Provided text:
▬▬▬▬▬▬▬▬▬▬
Sunita Kumari, an accredited social health activist (ASHA) in the Andharwari block of Nawada district, says her Covid duty would start at 2 pm. She would make house visits to collect samples for antigen tests. “I tried to do my perinatal visits before 2 pm. But many expecting and new mothers would not allow us inside their homes because they were afraid of getting infected,” adds Sunita.
The Ministry of Home Affairs had on April 15 said all health services deemed essential should function as usual. But many states seem to have prioritised Covid response.
Dr Ankur of BL Kapur Super Specialty Hospital says vaccination visits had dropped 80% in the initial weeks of the lockdown but the situation has started normalising since July. “We tried to accelerate the vaccination process by giving them maximum vaccines permissible at one time.”
▬▬▬▬▬▬▬▬▬▬
Continue the passage about routine health care during the Covid lockdown from the point where it stops.
▬▬▬▬▬▬▬▬▬▬
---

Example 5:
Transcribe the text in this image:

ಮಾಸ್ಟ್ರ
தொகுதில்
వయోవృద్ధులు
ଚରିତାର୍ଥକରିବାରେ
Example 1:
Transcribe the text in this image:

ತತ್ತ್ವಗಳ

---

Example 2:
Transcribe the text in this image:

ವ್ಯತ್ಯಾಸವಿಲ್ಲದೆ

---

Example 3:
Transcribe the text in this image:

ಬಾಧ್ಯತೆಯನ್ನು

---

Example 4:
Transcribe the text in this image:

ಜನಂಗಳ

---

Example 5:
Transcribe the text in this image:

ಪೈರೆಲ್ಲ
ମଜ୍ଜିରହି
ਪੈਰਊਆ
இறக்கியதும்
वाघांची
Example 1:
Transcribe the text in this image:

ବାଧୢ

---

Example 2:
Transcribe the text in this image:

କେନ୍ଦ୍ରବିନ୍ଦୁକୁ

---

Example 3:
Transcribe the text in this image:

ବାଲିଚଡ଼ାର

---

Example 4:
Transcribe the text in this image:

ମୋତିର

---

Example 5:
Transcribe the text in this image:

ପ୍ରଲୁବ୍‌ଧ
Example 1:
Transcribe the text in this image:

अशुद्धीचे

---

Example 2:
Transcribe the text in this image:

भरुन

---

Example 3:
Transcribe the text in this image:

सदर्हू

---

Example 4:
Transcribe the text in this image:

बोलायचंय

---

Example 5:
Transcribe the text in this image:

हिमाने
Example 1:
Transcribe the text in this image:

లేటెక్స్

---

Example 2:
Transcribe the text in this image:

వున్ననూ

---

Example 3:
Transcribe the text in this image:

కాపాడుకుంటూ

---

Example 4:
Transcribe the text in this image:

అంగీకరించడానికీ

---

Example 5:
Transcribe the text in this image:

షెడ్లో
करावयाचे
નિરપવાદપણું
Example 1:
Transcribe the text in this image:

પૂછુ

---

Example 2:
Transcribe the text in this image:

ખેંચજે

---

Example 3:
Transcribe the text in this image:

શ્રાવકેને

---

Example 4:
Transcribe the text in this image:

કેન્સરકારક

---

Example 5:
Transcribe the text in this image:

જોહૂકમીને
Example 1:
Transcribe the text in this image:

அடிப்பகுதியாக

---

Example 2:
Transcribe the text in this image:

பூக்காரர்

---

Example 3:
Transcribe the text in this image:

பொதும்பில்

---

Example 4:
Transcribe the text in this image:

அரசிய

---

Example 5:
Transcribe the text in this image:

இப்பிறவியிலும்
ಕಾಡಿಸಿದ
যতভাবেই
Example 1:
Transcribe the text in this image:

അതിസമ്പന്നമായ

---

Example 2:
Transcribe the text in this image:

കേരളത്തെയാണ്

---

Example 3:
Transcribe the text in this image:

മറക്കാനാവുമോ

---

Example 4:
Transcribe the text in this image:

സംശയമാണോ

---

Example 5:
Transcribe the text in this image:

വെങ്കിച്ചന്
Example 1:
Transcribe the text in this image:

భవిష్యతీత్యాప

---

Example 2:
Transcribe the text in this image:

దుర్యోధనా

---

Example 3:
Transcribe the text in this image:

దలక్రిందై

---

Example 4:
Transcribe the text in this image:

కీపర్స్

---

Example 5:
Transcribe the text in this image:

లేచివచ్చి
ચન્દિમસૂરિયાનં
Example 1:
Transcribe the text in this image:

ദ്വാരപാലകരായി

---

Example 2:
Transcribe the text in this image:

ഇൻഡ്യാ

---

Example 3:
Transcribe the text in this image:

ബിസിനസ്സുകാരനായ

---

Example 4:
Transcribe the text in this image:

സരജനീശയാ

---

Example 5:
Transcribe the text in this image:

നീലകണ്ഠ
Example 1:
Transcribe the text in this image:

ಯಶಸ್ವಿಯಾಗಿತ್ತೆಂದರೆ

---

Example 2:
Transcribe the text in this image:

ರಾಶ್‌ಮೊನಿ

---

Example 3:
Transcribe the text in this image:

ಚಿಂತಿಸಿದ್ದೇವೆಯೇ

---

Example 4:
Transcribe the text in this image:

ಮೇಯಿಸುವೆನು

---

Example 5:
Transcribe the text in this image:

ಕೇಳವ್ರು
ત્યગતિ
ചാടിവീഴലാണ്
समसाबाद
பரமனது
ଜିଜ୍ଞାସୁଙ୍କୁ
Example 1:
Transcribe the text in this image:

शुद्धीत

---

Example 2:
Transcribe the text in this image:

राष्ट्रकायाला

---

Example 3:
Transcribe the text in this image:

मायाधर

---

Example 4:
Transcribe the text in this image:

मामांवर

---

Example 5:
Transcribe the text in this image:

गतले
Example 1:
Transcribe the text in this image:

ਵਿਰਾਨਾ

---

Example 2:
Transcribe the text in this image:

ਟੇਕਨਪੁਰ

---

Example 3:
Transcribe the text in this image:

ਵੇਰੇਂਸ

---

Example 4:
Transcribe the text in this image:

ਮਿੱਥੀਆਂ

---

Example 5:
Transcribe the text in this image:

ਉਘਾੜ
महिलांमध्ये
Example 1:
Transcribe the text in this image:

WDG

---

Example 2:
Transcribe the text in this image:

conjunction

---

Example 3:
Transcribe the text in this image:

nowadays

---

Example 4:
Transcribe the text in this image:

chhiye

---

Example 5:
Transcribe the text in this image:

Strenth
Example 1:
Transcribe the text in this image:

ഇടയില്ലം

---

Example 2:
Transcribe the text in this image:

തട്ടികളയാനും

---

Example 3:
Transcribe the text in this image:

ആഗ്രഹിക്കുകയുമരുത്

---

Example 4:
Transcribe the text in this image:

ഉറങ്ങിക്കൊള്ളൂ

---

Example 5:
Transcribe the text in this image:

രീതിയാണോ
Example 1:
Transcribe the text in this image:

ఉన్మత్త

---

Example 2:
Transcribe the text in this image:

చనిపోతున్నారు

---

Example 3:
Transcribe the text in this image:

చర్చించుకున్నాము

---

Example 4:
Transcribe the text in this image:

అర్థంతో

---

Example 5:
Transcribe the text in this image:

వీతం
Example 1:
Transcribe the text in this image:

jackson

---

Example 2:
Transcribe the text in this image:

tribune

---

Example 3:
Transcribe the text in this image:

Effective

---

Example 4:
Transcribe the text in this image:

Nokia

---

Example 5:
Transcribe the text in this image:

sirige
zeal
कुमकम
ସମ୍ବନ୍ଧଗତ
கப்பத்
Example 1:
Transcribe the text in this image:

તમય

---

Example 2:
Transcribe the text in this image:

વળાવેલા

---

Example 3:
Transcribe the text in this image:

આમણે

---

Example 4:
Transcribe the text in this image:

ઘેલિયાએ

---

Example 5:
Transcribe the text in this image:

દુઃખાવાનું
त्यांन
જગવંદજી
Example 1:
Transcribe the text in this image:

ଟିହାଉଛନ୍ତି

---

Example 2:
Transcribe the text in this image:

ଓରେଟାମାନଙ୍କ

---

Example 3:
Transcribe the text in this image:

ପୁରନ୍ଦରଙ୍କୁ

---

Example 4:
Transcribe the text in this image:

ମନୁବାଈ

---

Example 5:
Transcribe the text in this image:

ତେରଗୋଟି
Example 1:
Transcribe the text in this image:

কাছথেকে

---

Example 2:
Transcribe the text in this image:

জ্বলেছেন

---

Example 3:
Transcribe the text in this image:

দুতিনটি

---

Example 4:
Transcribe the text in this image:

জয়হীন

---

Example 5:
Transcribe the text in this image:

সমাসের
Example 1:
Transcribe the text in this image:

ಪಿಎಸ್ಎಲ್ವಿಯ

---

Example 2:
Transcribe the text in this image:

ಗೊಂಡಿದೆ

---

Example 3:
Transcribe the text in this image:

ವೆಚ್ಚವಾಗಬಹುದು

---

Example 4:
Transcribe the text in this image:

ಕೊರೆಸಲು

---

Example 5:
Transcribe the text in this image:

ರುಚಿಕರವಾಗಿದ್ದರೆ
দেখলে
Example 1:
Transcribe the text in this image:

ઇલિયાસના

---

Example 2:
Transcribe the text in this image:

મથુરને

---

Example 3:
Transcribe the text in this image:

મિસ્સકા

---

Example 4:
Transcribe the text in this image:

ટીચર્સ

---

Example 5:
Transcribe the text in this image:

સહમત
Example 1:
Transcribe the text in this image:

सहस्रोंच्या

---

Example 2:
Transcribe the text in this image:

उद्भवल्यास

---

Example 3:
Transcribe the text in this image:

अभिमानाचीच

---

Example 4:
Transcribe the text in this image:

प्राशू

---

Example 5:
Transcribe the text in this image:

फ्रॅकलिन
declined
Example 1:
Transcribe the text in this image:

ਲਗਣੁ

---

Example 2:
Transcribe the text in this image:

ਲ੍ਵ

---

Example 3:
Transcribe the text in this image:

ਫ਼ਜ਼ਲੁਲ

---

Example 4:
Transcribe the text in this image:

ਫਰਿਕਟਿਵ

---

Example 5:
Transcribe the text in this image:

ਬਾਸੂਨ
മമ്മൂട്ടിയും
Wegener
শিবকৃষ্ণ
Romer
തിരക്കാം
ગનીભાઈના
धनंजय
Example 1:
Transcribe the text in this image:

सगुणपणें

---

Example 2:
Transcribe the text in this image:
▬▬▬▬▬▬▬▬▬▬
Output below:
The battle against Covid-19 seems to have disrupted almost the whole healthcare front line workers in rural areas. Even the anganwadi workers — who play a crucial role in educating and encouraging these women to visit local health centres for checkups and institutional delivery — were posted elsewhere and had to reduce their home visits. These community health workers are women selected from the local community and given training in child development, immunisation, personal hygiene, environmental sanitation, breastfeeding, ante-natal care, treatment of minor ailments and recognition of “at risk” children. So they are able to easily communicate with local women. Each anganwadi centre looks after a population of approximately 1,000 in rural and urban areas and 700 in tribal areas.
But the number of pregnant women who received four or more ante-natal check-ups has fallen from 17 lakh in April 2019 to 9.65 lakh in April 2020. Also, the number of home deliveries attended by skilled birth attendants has halved from 16,395 in April 2019 to 7,992 in April 2020.
There has been a 66% drop in children who got shots against the dreaded Japanese encephalitis — which has a mortality rate of more than 30% — in April 2020 against April 2019. In 2019, more than 100 children had died of this disease in Bihar.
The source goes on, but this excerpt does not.